Here is my code setup:
settings.py
USER_AGENT = 'Mozilla/5.0 (Windows NT 6.2; WOW64; rv:52.0) Gecko/20100101 Firefox/52.0'
ROBOTSTXT_OBEY = False
COOKIES_ENABLED = False
ITEM_PIPELINES = {'scrapy.pipelines.files.FilesPipeline': 1}
FILES_STORE = 'audio_files'
items.py
from scrapy.item import Item, Field
class Mp3projectItem(Item):
title = Field()
mp3_link = Field()
file_urls = Field()
# calculated fields
files = Field()
# Log fields
url = Field()
date = Field()
spider.py
import scrapy
from mp3_project.items import Mp3projectItem
class Mp3pipeSpider(scrapy.Spider):
name = 'mp3pipe'
allowed_domains = ['<thewebsite>.com']
start_urls = ['https://<thewebsite>.com/foo/bar/']
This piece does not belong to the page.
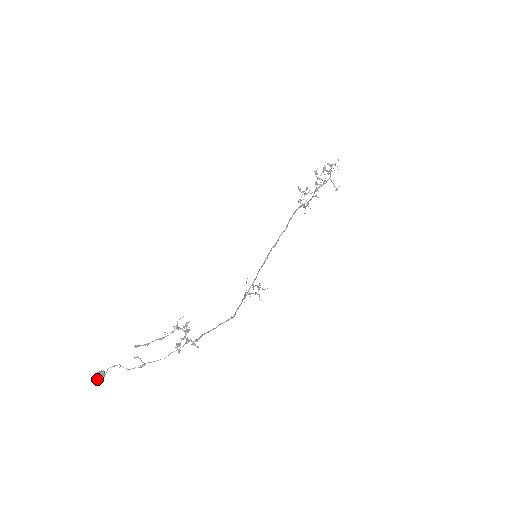
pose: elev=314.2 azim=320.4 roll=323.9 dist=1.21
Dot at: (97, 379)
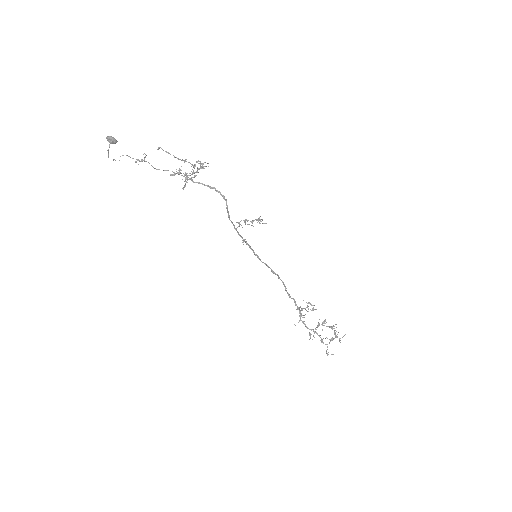
Dot at: (109, 137)
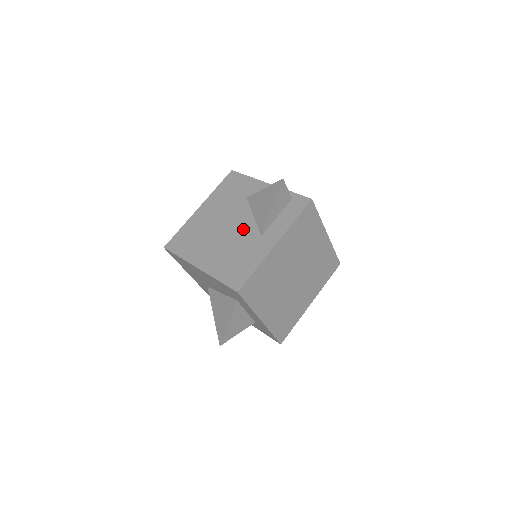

def parse(self, response):
item = Mp3projectItem()
item['title'] = response.xpath("//*[@class='spam-title']/a//text()").extract_first()
item['mp3_link'] = response.xpath("//*[@class='spam-content']//a/@href").extract_first()
item['url'] = response.url
return item
for url in response.xpath("//*[@class='spam-content']//a/@href").extract_first():
# Could I have used: for url in item['mp3_link']?
yield Request(url, callback=self.parse_item)
# in scrapy shell the response brings back the absolute url so no need
# for urlparse.urljoin(response.url, url)
# also throughs up SyntaxError: 'return' with argument inside generator
# this is obviously wrong and feels like over kill with use of pipeline
# but I don't know where to put the file_urls = Field() because the mp3 file is
# in an embedded link
def parse_item(self, response):
filename = response.url.split("/")[-1]
with open(filename, 'wb') as f:
f.write(response.body)
I am almost positive I don't even need the filename open/write implementation because the pipeline is designed to do this. But I can't figure out where in the spider to put the file_urls field and to get the pipeline to work. Any help would be very much appreciated.